Contract awarded for new Belen indoor pool


If things go according to plan, Belen High School will have a new indoor aquatic center at the start of the 2015-2016 school year.

In a recent special meeting, the Belen Board of Education awarded a $7 million contract to Bradbury Stamm to build the long-awaited swimming complex.

The nearly 25,000-square-foot facility will have two pools, one for competitive swimming and the other for diving.

Belen Schools Superintendent Ron Marquez said the project will have a long-standing positive impact on the area, such as hands-on learning opportunities.

"It's great for our community," Marquez said. "There might be a time or two that we take some of our students from building trades, woods, auto mechanics or maybe a social studies class on an actual tour of a construction site. Of course with all the necessary safety precautions in place."

Bradbury Stamm received the contract after earning the most points during the evaluation process despite submitting the most expensive proposal. Overall, their $6,672,100 base bid was about $310,000 more than the lowest offeror, TA Cole and Sons, and $2,100 less than the second highest, Jaynes.

The two other companies that submitted a response were Flintco and KL House.

Since all price bids came well under the $7 million budget, the companies were allowed to include the cost for three alternate projects in their final bid that includes a concrete tunnel to connect to the existing pool, a seating section and a scoreboard and timer.

School board President Sam Chavez said he is pleased that the project came in under budget because it allows the contractors to complete the project at one time.

The company was able to receive the contract while having the highest bid because the scoring formula placed more emphasis on qualifications compared to price.

"They were rated on past performances and familiarity with projects of this nature," BCS Director of Business and Finance George Perea told board members.

"This bid was highly weighted towards qualifications. Sixty percent on qualifications and 40 percent on price."

School officials said they will conduct a pre-construction meeting to finalize the time line, once all parties sign the contract. Construction is expected to begin in early 2014.

During the discussion portion of the special meeting school board Vice President Larry Lindberg expressed safety concerns.

"Please supervise this," Lindberg said, speaking to Bradbury Stamm Executive Vice President Dennis Towne as he stood for questions and comments.

"Please have your guys take the keys out of the equipment. Kids aren't bad but they do crazy things. It might behoove you to have a security guard on duty from time to time."

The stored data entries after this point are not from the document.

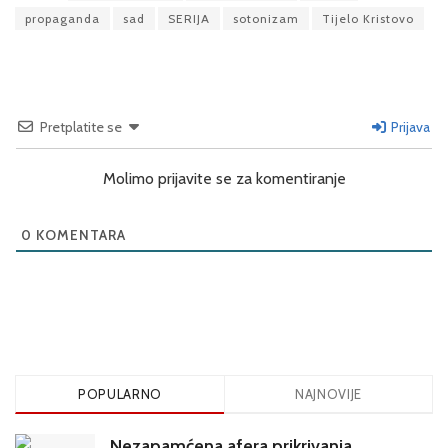
propaganda
sad
SERIJA
sotonizam
Tijelo Kristovo
Pretplatite se
Prijava
Molimo prijavite se za komentiranje
0
KOMENTARA
POPULARNO
NAJNOVIJE
Nezapamćena afera prikrivanja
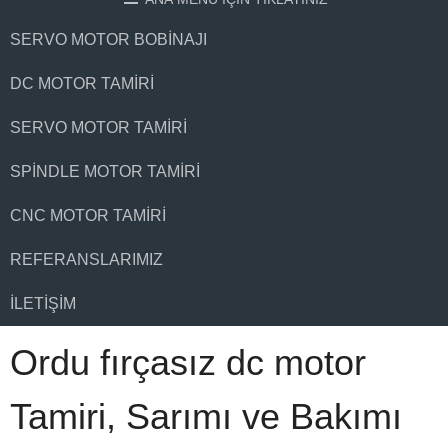
SERVO MOTOR BOBINAJI
DC MOTOR TAMIRI
SERVO MOTOR TAMIRI
SPINDLE MOTOR TAMIRI
CNC MOTOR TAMIRI
REFERANSLARIMIZ
İLETIŞIM
Ordu fırçasız dc motor
Tamiri, Sarımı ve Bakımı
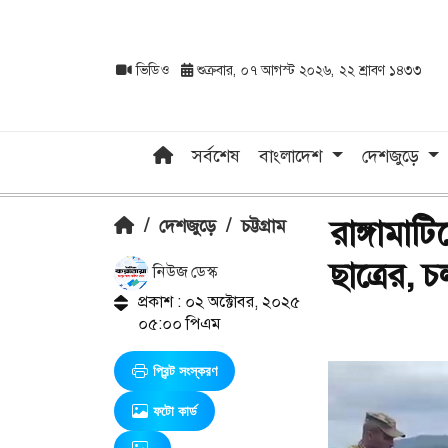
ভিডিও
শুক্রবার, ০৭ আগস্ট ২০২৬, ২২ শ্রাবণ ১৪৩৩
সর্বশেষ
বাংলাদেশ
দেশজুড়ে
রাঙ্গামাট
/
দেশজুড়ে
/
চট্টগ্রাম
ছাত্রের, 
নিউজ ডেস্ক
প্রকাশ : ০২ অক্টোবর, ২০২৫
০৫:০০ পিএম
প্রিন্ট সংস্করণ
ফটো কার্ড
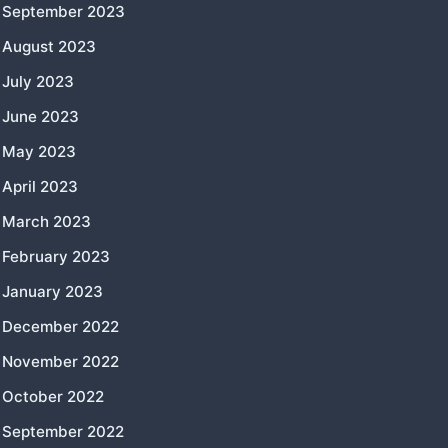
September 2023
August 2023
July 2023
June 2023
May 2023
April 2023
March 2023
February 2023
January 2023
December 2022
November 2022
October 2022
September 2022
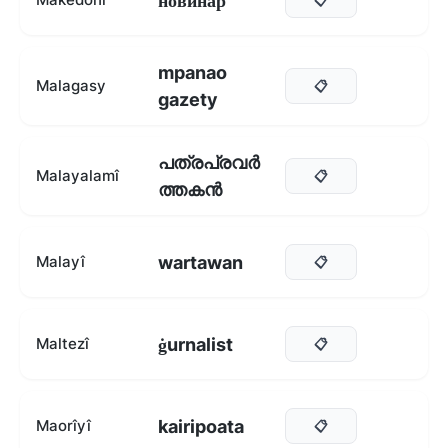
новинар
mpanao
Malagasy
📋
gazety
പത്രപ്രവർ
Malayalamî
📋
ത്തകൻ
wartawan
Malayî
📋
ġurnalist
Maltezî
📋
kairipoata
Maorîyî
📋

Towne assured Lindberg that Bradbury Stamm had the experience necessary to safely complete the project.

"It is bit presumptuous of me, but I am going to assume that a big part of why we have made it this far is because of our experience working on existing sites and existing schools both K through 12 as well as higher ed," Towne said. "We also do background checks on all of our employees who go onto a school site."

Chavez asked Towne if his company would be adding staff for the project, would he consider hiring locals.

"If you are going to be hiring additional labor, I ask that you look within Valencia County," Chavez said.

"I can't force you, but I can make the request that you assist our community by hiring individuals or buying local. I think we would look upon that very favorably."

Towne said once the project is underway, he estimates that it will take approximately 80 to 90 workers to complete the estimated 14-month-long project.

The aquatic complex, which has been on the school district's master plan since 2006, has experienced some setbacks.

In the fall of 2011, district administrators announced they would be delaying the sale of $13 million in general obligation bonds, which included the pool's funding, to get better interest rates.

Auditors gave the district's 2009-10 and 2010-11 audits unfavorable opinions that led to a poor credit rating and higher interest rates.

At the end of the summer, the district received the first installment from the nearly $24 million in bond sales BCS school district voters approved February 2011.

The funds became available after school officials traveled to Texas this past summer to present their case for lowered interest rates to one of the nation's leading credit rating agencies.